Dinner is a time when you can be curious about your kids and they can be curious about you. So the kinds of conversations you want to have at diner are about what makes them tick. What did you do? How did you come up with that? What did you do next? It’s a time to invite each other to brainstorm solutions to problems at work or at school. If you can think of a dilemma you had in your workday when you didn’t know what to do, share it with your children. This is great role modeling for children that you, too, face moments of insecurity or confusion, not knowing what to do. Update them another day. Remember that advice you gave me? Share how it worked. That teaches problem-solving skills, enhances their sense of efficacy, and nurtures their motivation and confidence for action.
At its best, dinner is about sharing stories, solving problems, no pressure, no meanness, no putdowns no sarcasm – and no tech distractions. If you want your children to feel like they really matter to you and you’re really curious about them, show them with your undivided attention.
Ages 14-19
Parents often tell me they feel lost defining limits on computer use because their kids are on screens for so many different reasons and seem to assume they’re entitled to do as they wish. The basic message you want to send then is this:
This is not your computer – I know it has your name on it, but this is my computer (or your schools computer).

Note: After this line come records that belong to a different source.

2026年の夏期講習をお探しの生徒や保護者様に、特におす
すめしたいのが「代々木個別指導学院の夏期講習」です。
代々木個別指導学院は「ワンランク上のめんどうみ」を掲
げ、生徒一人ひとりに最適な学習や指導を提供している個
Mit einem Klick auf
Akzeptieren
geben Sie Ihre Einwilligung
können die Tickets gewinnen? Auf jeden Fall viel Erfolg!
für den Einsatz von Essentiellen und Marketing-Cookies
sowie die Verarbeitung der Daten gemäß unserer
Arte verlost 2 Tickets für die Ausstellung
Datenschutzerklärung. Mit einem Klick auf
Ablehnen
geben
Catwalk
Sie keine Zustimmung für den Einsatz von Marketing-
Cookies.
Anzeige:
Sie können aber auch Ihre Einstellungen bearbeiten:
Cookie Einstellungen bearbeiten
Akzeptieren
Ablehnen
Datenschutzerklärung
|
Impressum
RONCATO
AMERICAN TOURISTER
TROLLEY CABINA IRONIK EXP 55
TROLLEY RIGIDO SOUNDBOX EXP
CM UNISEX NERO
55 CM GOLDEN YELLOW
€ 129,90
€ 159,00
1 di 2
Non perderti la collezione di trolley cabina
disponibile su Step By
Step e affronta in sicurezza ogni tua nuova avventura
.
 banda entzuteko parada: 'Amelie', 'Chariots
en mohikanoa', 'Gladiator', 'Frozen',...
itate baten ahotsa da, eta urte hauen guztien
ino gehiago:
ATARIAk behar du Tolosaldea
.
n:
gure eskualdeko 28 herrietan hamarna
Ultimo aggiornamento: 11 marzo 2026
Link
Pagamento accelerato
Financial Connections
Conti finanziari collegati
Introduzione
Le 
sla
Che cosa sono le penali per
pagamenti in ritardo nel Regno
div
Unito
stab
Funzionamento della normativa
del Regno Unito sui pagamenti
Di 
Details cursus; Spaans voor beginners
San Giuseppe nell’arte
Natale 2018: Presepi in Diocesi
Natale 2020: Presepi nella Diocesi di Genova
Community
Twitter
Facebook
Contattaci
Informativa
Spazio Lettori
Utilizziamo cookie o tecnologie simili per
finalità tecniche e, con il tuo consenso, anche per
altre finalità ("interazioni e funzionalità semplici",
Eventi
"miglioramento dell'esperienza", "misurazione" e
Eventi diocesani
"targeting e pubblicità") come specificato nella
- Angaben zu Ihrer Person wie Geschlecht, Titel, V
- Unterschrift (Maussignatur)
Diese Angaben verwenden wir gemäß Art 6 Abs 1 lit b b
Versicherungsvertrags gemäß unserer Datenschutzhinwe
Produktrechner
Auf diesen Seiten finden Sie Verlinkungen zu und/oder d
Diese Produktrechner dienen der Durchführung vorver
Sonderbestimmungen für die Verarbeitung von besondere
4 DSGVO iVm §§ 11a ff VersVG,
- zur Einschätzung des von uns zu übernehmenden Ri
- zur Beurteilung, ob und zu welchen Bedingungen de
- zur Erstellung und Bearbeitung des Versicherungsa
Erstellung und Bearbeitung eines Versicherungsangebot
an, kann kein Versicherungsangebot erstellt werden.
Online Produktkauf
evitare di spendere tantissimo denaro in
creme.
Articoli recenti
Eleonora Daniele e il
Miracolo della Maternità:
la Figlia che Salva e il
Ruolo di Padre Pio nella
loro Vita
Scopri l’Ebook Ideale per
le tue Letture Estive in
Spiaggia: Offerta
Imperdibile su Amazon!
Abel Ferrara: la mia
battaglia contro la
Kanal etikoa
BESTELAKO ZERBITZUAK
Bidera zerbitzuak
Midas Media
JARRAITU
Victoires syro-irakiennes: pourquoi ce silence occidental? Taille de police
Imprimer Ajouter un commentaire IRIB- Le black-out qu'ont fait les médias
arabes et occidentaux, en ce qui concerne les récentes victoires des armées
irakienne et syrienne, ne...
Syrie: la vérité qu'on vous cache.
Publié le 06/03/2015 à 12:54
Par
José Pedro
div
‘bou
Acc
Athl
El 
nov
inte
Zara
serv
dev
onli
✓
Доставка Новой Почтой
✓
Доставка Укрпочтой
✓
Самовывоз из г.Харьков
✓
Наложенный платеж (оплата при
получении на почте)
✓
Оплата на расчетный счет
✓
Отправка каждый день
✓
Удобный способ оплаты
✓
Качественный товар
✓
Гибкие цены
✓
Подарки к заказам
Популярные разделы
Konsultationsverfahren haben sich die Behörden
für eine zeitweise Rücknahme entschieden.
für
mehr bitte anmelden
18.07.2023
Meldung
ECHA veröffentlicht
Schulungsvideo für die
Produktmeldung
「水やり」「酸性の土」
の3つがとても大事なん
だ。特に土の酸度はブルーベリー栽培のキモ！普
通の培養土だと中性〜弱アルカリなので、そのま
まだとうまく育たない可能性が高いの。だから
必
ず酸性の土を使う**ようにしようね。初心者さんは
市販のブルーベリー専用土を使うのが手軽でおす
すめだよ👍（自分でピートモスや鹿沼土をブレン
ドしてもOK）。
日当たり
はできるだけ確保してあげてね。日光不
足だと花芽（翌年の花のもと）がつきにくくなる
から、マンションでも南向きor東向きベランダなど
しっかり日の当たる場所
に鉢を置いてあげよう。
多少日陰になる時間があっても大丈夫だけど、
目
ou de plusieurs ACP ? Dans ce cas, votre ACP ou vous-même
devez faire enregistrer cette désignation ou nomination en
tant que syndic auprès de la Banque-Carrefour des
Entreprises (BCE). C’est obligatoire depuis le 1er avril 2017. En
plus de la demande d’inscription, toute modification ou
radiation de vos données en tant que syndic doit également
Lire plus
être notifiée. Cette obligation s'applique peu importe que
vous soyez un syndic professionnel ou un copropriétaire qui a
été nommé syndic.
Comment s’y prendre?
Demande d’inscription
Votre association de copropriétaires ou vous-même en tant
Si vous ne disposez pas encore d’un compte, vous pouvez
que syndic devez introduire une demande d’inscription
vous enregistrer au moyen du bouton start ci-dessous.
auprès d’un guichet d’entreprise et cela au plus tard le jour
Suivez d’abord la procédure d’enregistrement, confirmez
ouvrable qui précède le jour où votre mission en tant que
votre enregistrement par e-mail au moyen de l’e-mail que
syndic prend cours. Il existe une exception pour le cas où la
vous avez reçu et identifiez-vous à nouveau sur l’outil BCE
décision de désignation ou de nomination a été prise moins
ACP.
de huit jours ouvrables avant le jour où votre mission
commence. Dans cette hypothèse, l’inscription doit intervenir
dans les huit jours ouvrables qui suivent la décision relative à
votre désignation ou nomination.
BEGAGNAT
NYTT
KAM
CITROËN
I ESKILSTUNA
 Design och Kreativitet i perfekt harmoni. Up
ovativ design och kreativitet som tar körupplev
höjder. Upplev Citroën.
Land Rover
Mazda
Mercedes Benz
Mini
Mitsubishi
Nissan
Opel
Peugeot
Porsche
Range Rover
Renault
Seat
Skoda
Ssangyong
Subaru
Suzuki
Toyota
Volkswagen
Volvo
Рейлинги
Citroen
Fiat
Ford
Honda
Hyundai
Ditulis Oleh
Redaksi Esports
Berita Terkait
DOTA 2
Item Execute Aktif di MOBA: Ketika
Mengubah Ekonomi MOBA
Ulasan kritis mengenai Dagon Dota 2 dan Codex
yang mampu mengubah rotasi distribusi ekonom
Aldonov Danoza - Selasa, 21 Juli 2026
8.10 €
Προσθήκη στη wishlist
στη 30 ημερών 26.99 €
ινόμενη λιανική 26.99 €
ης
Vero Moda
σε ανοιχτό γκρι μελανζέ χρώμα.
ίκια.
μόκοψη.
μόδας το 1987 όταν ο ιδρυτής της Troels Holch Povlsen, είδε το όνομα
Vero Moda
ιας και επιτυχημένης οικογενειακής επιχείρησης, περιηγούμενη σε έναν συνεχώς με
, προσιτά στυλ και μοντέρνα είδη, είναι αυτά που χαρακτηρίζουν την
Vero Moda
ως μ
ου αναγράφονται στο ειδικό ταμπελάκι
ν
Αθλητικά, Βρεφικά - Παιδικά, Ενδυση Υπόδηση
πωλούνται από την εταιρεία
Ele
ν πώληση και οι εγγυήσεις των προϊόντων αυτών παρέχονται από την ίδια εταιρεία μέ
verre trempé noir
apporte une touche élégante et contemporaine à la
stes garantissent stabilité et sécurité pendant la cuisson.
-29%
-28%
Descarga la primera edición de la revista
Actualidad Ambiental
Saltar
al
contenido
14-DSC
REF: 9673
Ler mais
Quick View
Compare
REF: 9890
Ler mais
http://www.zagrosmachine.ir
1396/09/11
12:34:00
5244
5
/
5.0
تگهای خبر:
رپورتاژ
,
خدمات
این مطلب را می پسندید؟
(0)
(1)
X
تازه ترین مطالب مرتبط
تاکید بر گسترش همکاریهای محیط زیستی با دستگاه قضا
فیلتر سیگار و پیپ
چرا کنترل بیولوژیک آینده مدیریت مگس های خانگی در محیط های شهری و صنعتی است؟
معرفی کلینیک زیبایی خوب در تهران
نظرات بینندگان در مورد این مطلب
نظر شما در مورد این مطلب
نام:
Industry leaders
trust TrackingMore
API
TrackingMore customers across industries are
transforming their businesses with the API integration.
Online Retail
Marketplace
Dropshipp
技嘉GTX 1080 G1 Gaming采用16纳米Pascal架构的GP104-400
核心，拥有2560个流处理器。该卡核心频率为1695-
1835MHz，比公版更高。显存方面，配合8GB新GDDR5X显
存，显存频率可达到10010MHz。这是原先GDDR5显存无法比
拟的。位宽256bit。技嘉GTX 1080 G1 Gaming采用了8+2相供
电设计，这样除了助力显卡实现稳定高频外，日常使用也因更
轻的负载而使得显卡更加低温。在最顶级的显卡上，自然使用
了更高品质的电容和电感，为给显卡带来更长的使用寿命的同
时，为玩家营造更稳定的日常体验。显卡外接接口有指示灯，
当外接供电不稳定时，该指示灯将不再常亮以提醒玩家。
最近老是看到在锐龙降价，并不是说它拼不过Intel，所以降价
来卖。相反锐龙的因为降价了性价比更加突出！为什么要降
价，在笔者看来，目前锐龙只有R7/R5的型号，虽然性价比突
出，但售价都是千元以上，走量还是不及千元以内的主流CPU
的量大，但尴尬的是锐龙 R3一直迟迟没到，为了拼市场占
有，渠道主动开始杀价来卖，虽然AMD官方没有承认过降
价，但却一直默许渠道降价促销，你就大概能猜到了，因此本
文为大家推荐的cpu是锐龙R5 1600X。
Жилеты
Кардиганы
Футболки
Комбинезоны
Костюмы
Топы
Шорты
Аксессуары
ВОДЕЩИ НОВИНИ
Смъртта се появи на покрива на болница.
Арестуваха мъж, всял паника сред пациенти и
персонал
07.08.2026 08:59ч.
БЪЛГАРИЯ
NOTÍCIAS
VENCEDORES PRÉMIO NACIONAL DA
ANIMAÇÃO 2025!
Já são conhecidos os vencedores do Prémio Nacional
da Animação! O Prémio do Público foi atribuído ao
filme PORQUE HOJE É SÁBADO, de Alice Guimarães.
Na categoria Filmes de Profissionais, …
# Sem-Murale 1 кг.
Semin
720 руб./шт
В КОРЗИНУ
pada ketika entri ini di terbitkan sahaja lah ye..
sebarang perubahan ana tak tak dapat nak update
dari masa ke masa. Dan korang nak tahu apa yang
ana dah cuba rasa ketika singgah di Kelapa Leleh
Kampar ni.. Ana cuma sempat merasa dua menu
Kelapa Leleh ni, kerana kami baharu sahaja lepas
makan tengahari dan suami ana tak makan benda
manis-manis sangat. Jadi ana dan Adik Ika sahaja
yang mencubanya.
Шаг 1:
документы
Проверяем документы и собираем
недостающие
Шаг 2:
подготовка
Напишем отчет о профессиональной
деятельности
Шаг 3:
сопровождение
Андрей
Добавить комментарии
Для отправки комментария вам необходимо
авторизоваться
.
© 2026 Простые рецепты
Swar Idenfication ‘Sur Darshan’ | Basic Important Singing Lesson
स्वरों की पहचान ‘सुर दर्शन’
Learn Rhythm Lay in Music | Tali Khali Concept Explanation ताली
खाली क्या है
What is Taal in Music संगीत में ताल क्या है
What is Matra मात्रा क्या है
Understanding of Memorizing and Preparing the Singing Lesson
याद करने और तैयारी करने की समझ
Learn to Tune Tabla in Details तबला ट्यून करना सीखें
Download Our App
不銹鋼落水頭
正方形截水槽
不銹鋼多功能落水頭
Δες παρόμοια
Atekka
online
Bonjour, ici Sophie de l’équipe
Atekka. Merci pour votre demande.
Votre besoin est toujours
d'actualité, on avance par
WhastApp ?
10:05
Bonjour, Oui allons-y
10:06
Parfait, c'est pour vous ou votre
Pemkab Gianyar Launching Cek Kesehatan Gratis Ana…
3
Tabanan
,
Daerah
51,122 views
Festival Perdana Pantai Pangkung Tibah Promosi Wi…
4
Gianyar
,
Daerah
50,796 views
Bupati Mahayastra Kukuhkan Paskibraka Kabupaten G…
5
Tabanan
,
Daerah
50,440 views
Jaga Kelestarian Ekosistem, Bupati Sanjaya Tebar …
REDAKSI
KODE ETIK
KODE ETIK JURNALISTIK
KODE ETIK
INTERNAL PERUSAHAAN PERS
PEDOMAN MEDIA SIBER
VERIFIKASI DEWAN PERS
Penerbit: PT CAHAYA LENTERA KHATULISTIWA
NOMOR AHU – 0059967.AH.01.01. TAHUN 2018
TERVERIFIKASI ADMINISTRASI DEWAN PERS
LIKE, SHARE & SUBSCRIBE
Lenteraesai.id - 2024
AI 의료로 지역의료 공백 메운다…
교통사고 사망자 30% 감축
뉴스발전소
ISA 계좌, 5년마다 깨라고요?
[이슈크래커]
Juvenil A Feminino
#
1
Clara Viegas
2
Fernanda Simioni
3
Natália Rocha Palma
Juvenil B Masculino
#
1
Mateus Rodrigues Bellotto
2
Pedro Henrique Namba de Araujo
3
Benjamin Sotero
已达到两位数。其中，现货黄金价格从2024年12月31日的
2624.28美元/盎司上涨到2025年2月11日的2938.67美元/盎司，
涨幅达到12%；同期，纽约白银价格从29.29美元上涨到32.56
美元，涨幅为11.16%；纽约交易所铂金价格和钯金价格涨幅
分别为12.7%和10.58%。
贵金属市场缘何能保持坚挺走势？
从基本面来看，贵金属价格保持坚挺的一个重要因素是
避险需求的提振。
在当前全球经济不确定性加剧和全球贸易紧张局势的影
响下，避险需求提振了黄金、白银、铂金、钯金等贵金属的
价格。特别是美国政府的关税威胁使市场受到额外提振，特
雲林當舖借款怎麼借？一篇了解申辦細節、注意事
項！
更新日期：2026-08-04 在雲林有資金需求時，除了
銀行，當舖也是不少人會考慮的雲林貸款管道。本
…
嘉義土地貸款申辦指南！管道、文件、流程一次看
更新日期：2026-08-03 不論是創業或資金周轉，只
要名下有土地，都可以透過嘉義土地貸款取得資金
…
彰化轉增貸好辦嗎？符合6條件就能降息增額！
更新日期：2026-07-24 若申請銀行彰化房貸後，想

I’m your parent and I reserve the right to see everything that’s going on there. You need to be on the computer in an open place. I have the right to know what your homework assignment is. You can’t be in your room with the door closed. You can’t take it to bed with you. You can’t collapse a screen when I walk by. We have a code of conduct and we expect you to stick with it. Don’t be mean, don’t lie don’t embarrass other people; don’t pretend to be someone you’re not; don’t’ go places you’re not allowed to go. Don’t post pictures that Grandma wouldn’t love. Don’t do anything I wouldn’t approve of.
Dr. Steiner-Adair closes The Big Disconnect with:
Our challenge as technology continues to open new worlds of possibility is to not let new opportunities and new apps obliterate old truths. Children need our attention; children flourish in families that work hard at the hard work of being a family. We have not yet proven that we can work as the large global family we so desperately need to be. Fortunately, we can bring humanity and technology together on a smaller scale in our own homes and our own families and we can teach our children how to be in this new world. There we can deepen connections, cultivate closeness, and push pause more often to savor the gift of time and the primacy of family.
RESOURCES
Dr. Steiner-Adair includes a very comprehensive bibliography of books, journal articles, published research reports, newspaper and magazine articles, broadcasts, and online resources in The Big Disconnect. This newsletter and the resources below are an introduction to a much larger worlds of concepts and data.
Carter, Christine. Raising Happiness: 10 Simple Steps for More Joyful Kids and Happier Parents. 2011.
Dunckley, Victoria, MD. Reset Your Child’s Brain: A Four-Week Plan to End Meltdowns, Raise Grades and Boost Social Skills by Reversing the Effects of Electronic Screen Time. 2015
Newport, Cal. Deep Work: Rules for Focused Success in a Distracted World. 2015.
Steiner-Adair, Catherine, PhD. The Big Disconnect: Protecting Childhood and Family Relationships in the Digital Age. 2013
Turkle, Sherry, PhD. Alone Together: Why We Expect More from Technology and Less from Each Other. 2012
Turkle, Sherry, PhD. Reclaiming Conversation: The Power of Talk in a Digital Age. 2016.